La elección de materiales fue clave en este proceso. La diseñadora apostó por superficies de alta calidad que, al mismo tiempo, permitieran ser lacadas de manera personalizada para adaptarse exactamente al tono deseado. Este detalle técnico, aparentemente menor, es en realidad fundamental para lograr una integración perfecta. Pero quizás la idea más potente de todo el proyecto es su intención de “desdibujar” la cocina como tal. “Mi intención es que la cocina no pareciese una cocina. Entonces, cuando está cerrada, podría ser un armario empotrado”, afirmaba en una entrevista en la revista ‘El Mueble’.

Y lo consigue gracias a uno de los elementos más característicos del espacio, las puertas escamoteables. De color beige, de suelo a techo, estas puertas permiten ocultar completamente la cocina cuando no está en uso. El resultado es un volumen limpio, sereno, que aporta una enorme paz visual.
Puertas escamoteables: la clave
Las puertas escamoteables son, sin duda, el elemento estrella de esta cocina. Pero ¿qué son exactamente y por qué se han convertido en una solución tan interesante en el diseño contemporáneo? Se trata de un sistema de apertura en el que las puertas, en lugar de abrirse hacia fuera, se deslizan y se ocultan dentro de un compartimento o lateral. Esto permite liberar espacio y, en este caso, esconder completamente la zona de cocina cuando se desea.
Para Vicky Martín Berrocal, eran la respuesta perfecta a su necesidad de crear un espacio elegante, amplio y versátil. “Necesitaba que fuera un espacio elegante y grande, para que vengan mis amigos, mi familia, los novios… de ninguna porque no tenemos, pero bueno, para que vengan todos cuando los tengamos”, aseguraba.
Este tipo de puertas resulta especialmente útil en viviendas de concepto abierto o en estancias donde se busca reducir el ruido visual. Al ocultar los elementos propios de una cocina, electrodomésticos, utensilios, superficies de trabajo, se consigue una estética mucho más limpia y ordenada.
Los frentes completamente panelados y la ausencia de tiradores visibles hacen que el mobiliario se perciba como un volumen continuo, casi arquitectónico. No hay interrupciones, no hay elementos que distraigan. La cocina, cuando está cerrada, desaparece. Y cuando se abre, revela un espacio perfectamente equipado, listo para ser utilizado. Es una dualidad que aporta dinamismo y sofisticación al conjunto.

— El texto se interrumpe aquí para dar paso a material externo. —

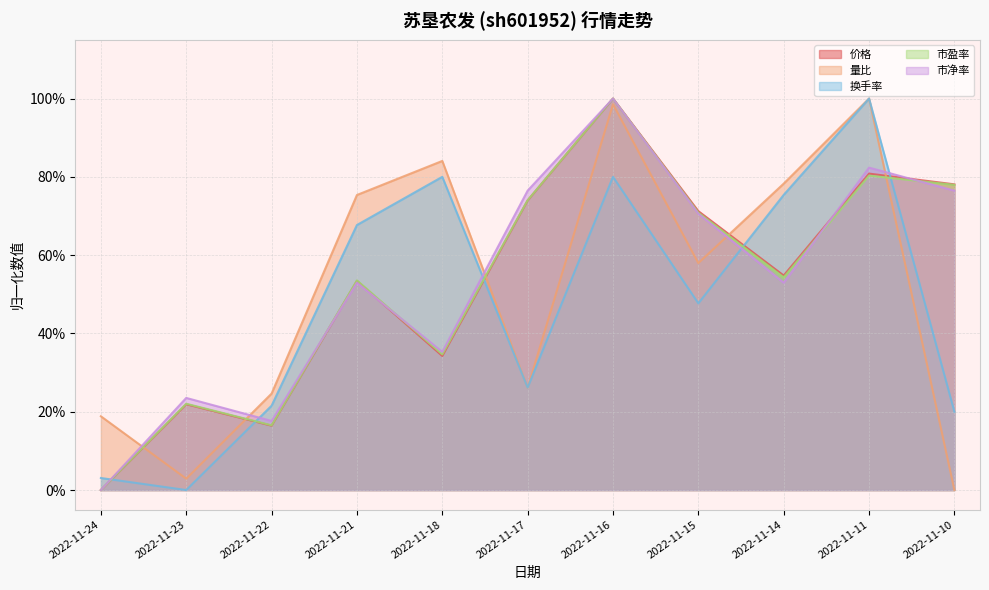

Where do 量比 and 市净率 first cross each other?

2022-11-24 and 2022-11-23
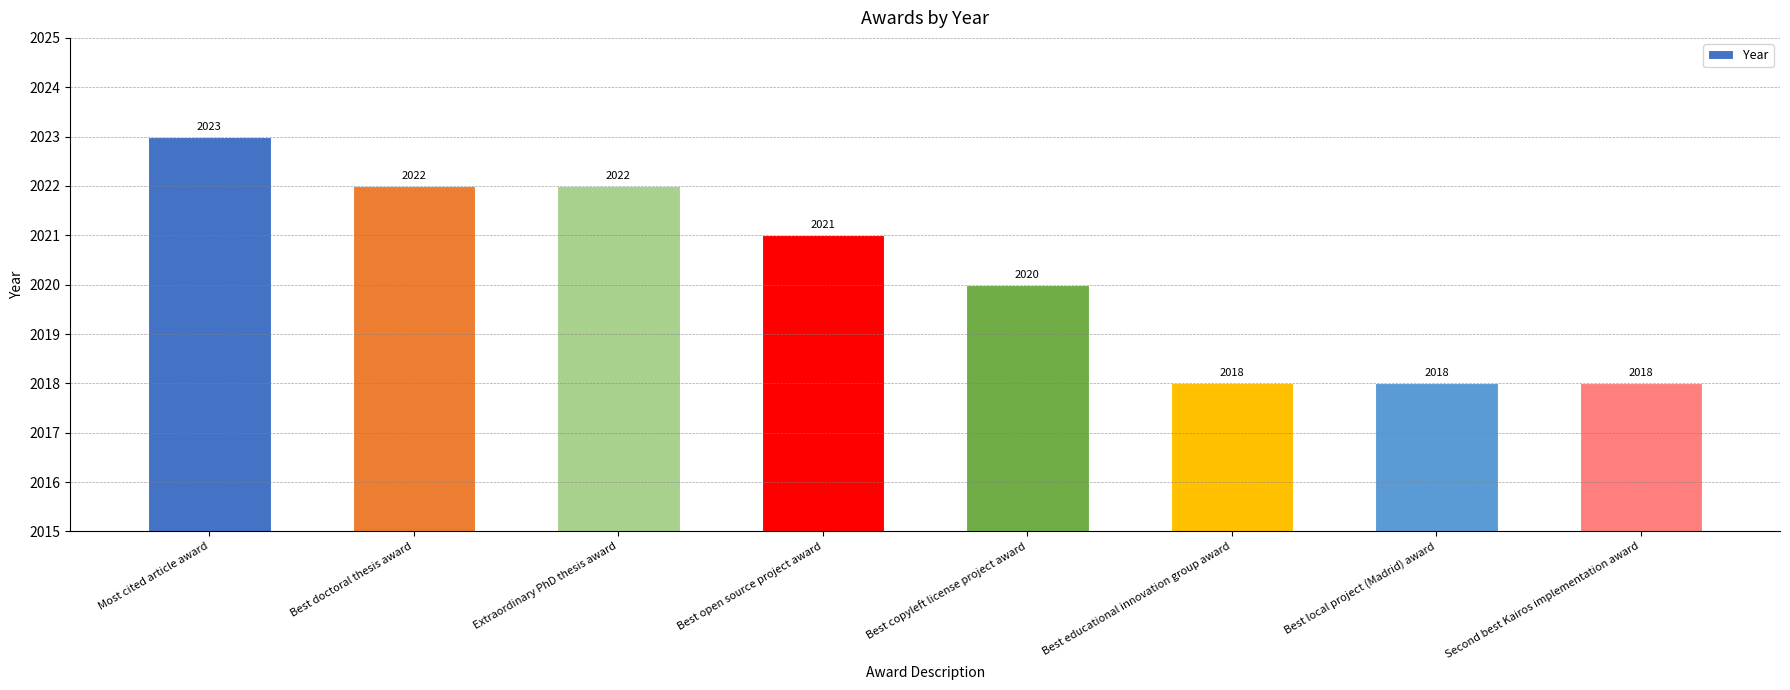

Reading left to right, extract all data points from this chart.

2023	2022	2022	2021	2020	2018	2018	2018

Un espacio diáfano y luminoso
Aunque pueda ocultarse, la cocina de Vicky Martín Berrocal está diseñada como un espacio abierto, en conexión directa con el comedor. Esta continuidad refuerza la idea de hogar contemporáneo, donde las barreras entre estancias se difuminan para favorecer la convivencia. En este contexto, la mesa se convierte en un elemento central. Se trata de una mesa redonda de mármol blanco, rodeada de sillas tapizadas en borreguito. Las formas redondeadas suavizan el conjunto, haciéndolo más acogedor y facilitando la interacción entre quienes se sientan alrededor. Es un espacio pensado para conversar, para compartir, para alargar las sobremesas.
La luz natural juega también un papel fundamental. Grandes ventanales permiten que la estancia se llene de claridad, mientras que unas cortinas a tono, que caen desde el techo, modulan la entrada de luz y aportan intimidad. Este recurso no solo mejora el confort, sino que contribuye a reducir el ruido visual, reforzando esa sensación de calma que define toda la casa.

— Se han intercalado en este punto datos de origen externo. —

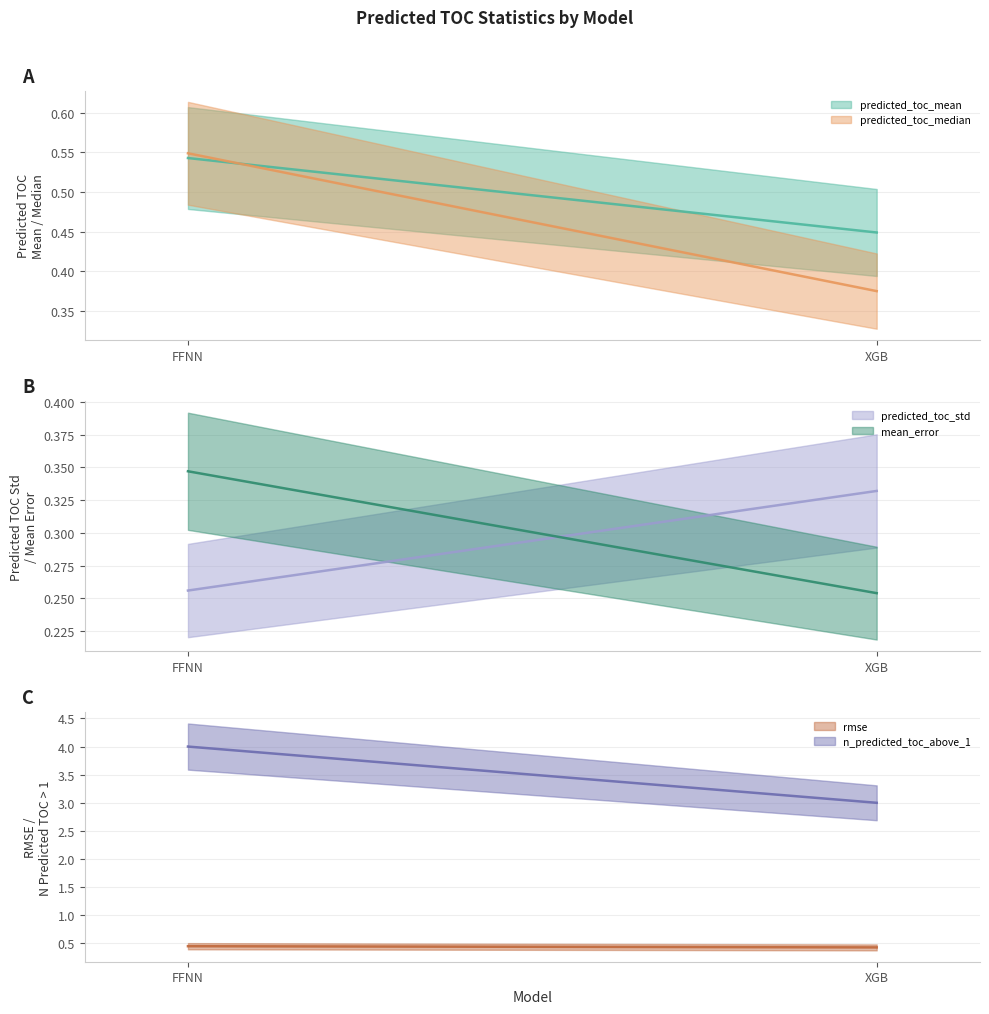

Is it true that predicted_toc_median equals 0.9 at FFNN?

False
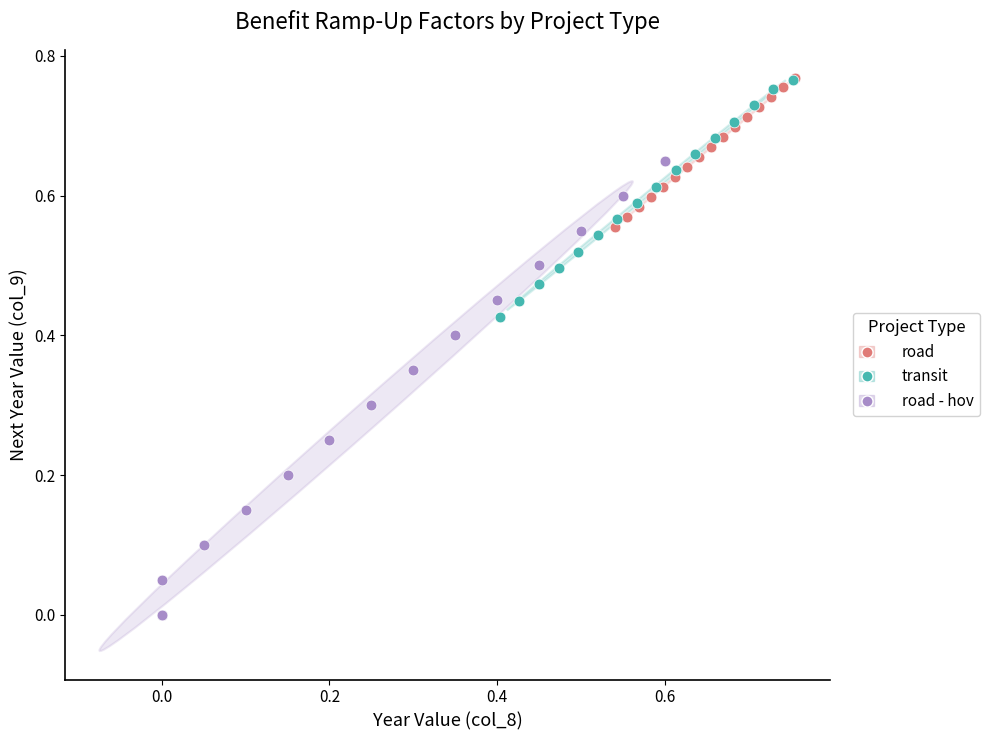

Which series has the largest Y range (max minus min)?

road - hov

La cocina “escondida” de Vicky Martín Berrocal redefine lo que entendemos por cocina en el hogar contemporáneo. No es solo un espacio para cocinar, sino un elemento flexible, adaptable, integrado. Es una cocina que aparece y desaparece, que se transforma según el momento, que se adapta a las necesidades de quien la habita. Una cocina que, en lugar de ocupar, acompaña.